• **Problems to work on**:
1) In the workers' compensation opinion, what was Claimant's job?
2) Translate this sentence from the workers' compensation opinion into Spanish: "Claimant immediately reported this circumstance to his Employer, and was sent to a doctor."
3) Summarize the workers' compensation opinion in two sentences.

*** Opening of Document passage ***

Jermaine DAVIS, Appellant, v. PALM BEACH COUNTY SHERIFF'S OFFICE/USIS, Appellees.
In this workers' compensation appeal, Claimant first argues that the Judge of Compensation Claims (JCC) erred in applying the 30–day notice requirement for the reporting of injuries arising out of and in the course and scope of employment, found in subsection 440.185(1), Florida Statutes (2012), to his subsequent intervening accident for which he sought coverage under subsection 440.092(5), Florida Statutes (2012). Because we agree, we need not reach Claimant's second argument.
Claimant, a corrections officer, complained of a painful right calf on July 20, 2012, after making his rounds in a high-risk security area. Claimant immediately reported this circumstance to his Employer, and was sent to a doctor. On July 26, 2012, the Employer/Carrier (E/C) denied compensability of the accident in its entirety, on grounds that the incident did not meet the statutory definition of an accident, and that it represented an idiopathic condition. The E/C later rescinded the denial effective January 14, 2013, and authorized medical treatment. In the interim, on August 17, 2012, Claimant's car was rear-ended as he left the physical therapy facility Claimant was sent to by his at-the-time unauthorized treating physician.
The litigation below began with Claimant filing a petition for benefits on February 3, 2014, requesting that the E/C accept responsibility for the injuries resulting from the motor vehicle accident. The E/C denied the request on grounds Claimant failed to provide it timely notice of the August 2012 accident, and that Claimant was not traveling to receive medical treatment at the time the accident occurred.
In the appealed order, the JCC found that “Claimant was receiving remedial treatment at the time of his motor vehicle accident pursuant to Florida Statutes 440.092(5). [The JCC found] that the injuries sustained by the Claimant in the motor vehicle accident were the direct and natural consequence of the original injury of July 20, 2012.” This finding is not challenged by the E/C. The JCC nevertheless found that the accident was “not compensable under Florida Statute 440.185(1) for the failure of the Claimant to advise his Employer within 30 days after the date of the injury.”

*** Close of Document passage ***
*** Opening of Data shown ***

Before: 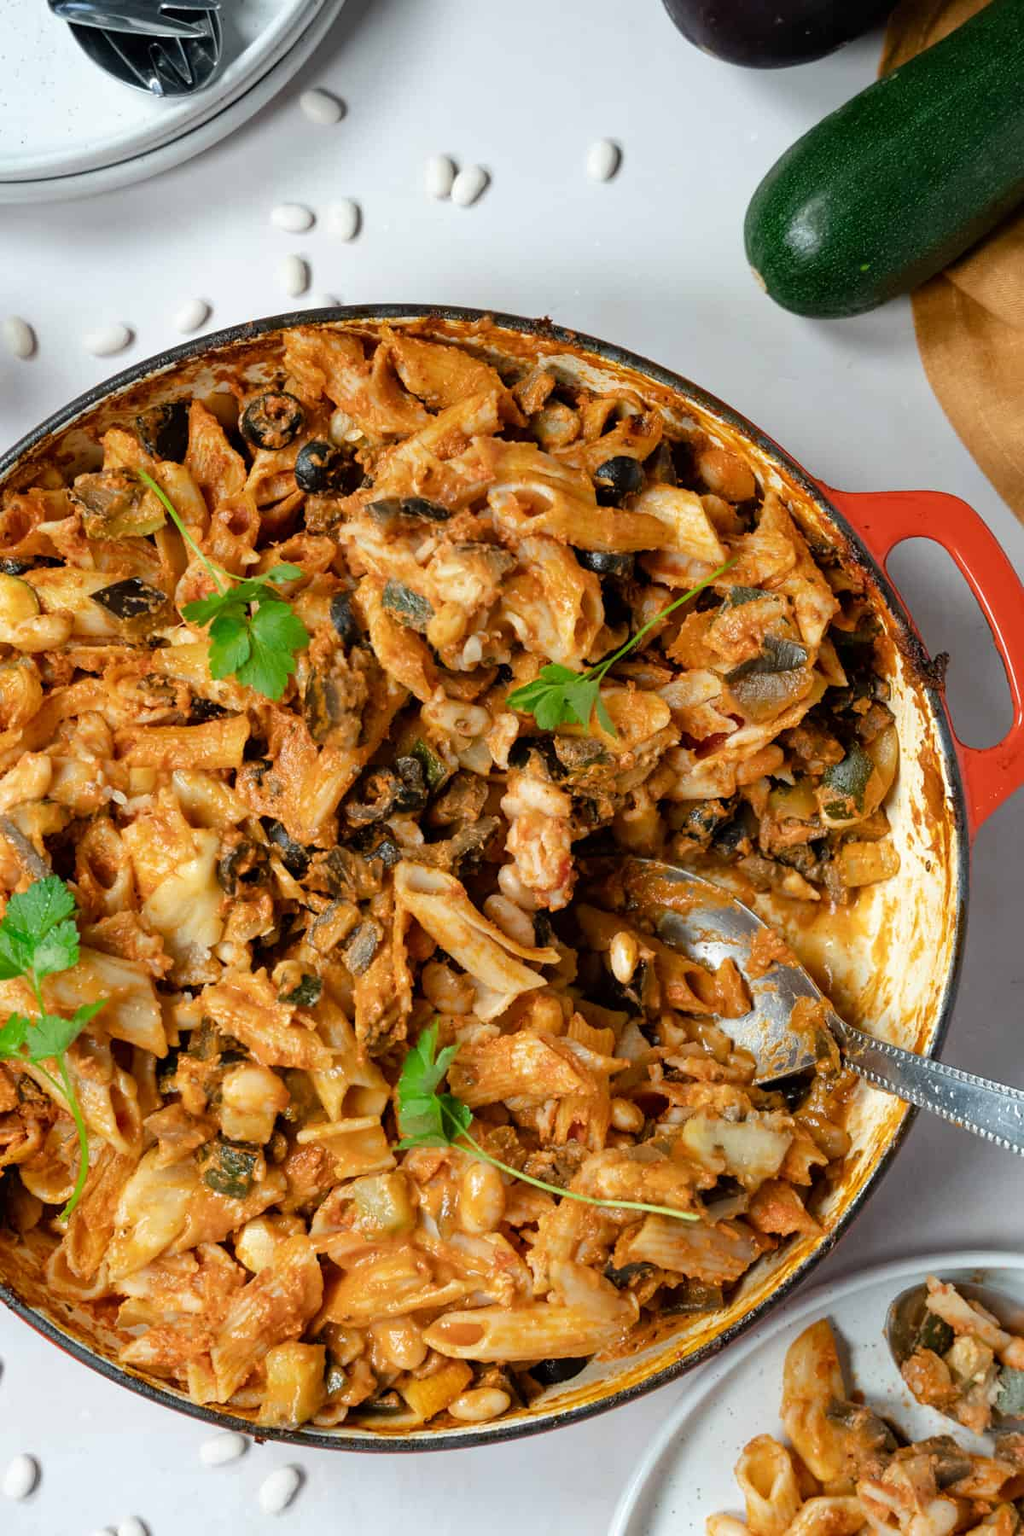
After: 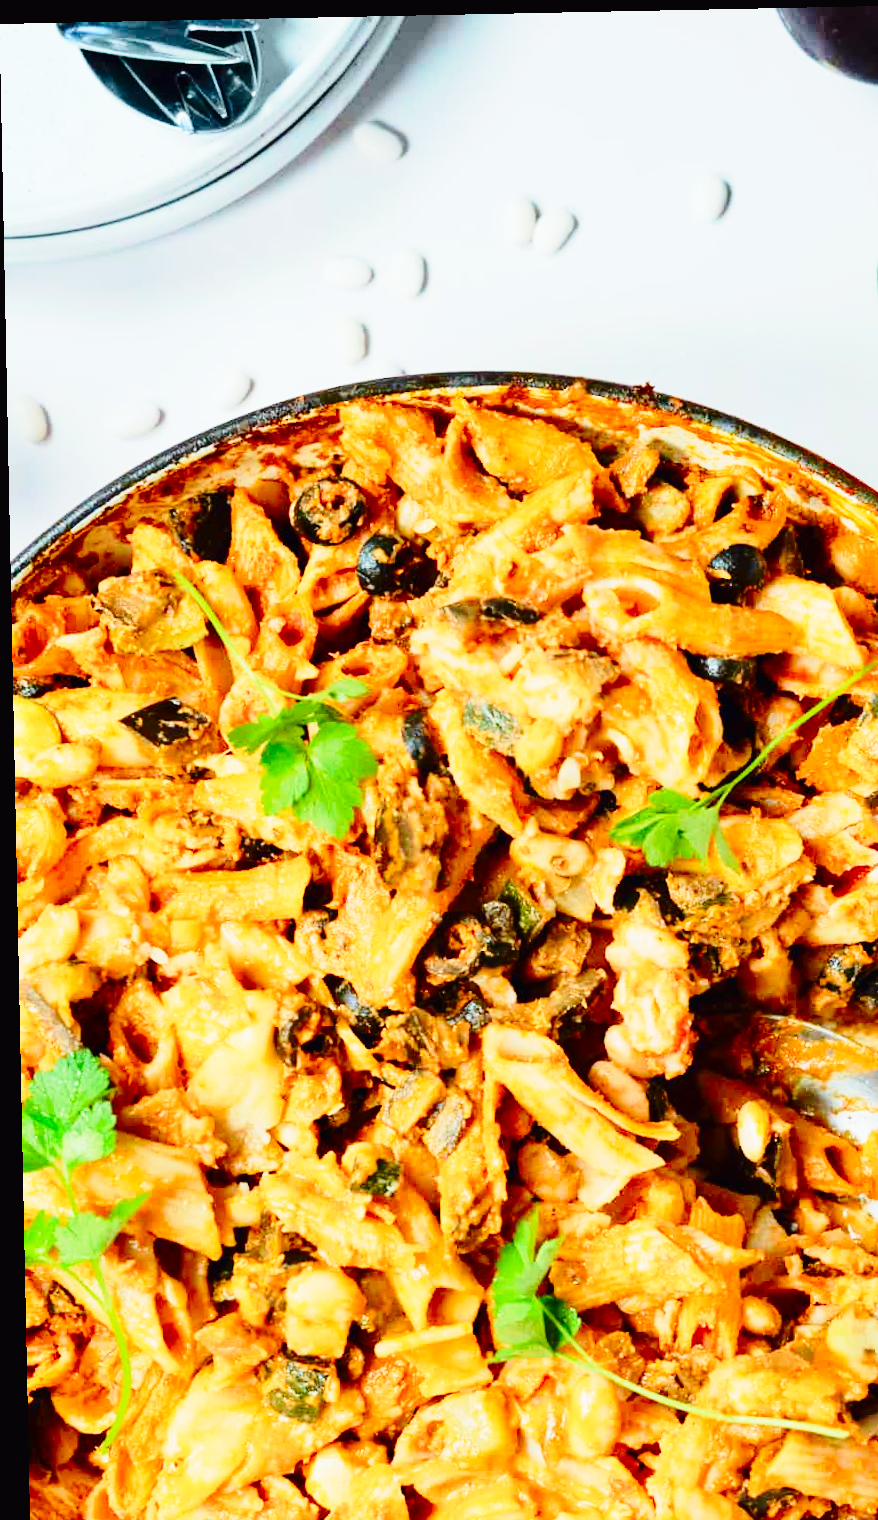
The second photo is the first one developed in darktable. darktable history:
base curve: curves: ch0 [(0, 0) (0.028, 0.03) (0.121, 0.232) (0.46, 0.748) (0.859, 0.968) (1, 1)], preserve colors none
rotate and perspective: rotation -1.17°, automatic cropping off
tone curve: curves: ch0 [(0, 0.011) (0.139, 0.106) (0.295, 0.271) (0.499, 0.523) (0.739, 0.782) (0.857, 0.879) (1, 0.967)]; ch1 [(0, 0) (0.272, 0.249) (0.39, 0.379) (0.469, 0.456) (0.495, 0.497) (0.524, 0.53) (0.588, 0.62) (0.725, 0.779) (1, 1)]; ch2 [(0, 0) (0.125, 0.089) (0.35, 0.317) (0.437, 0.42) (0.502, 0.499) (0.533, 0.553) (0.599, 0.638) (1, 1)], color space Lab, independent channels, preserve colors none
exposure: black level correction 0.001, exposure 0.5 EV, compensate exposure bias true, compensate highlight preservation false
color calibration: illuminant Planckian (black body), adaptation linear Bradford (ICC v4), x 0.364, y 0.367, temperature 4417.56 K, saturation algorithm version 1 (2020)
crop: right 28.885%, bottom 16.626%
color correction: highlights b* 3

*** Close of Data shown ***

• **Task responses**:
1) He was a corrections officer.

2) El Reclamante informó de inmediato esta circunstancia a su Empleador y fue enviado a un médico.

3) A corrections officer reported a painful right calf on July 20, 2012, and on August 17, 2012, his car was rear-ended as he left a physical therapy facility. The Judge of Compensation Claims found that his crash injuries were a direct and natural consequence of the original injury but denied them because he did not notify his Employer within 30 days, and the appeals court agrees that applying that 30-day notice requirement to the later accident was error.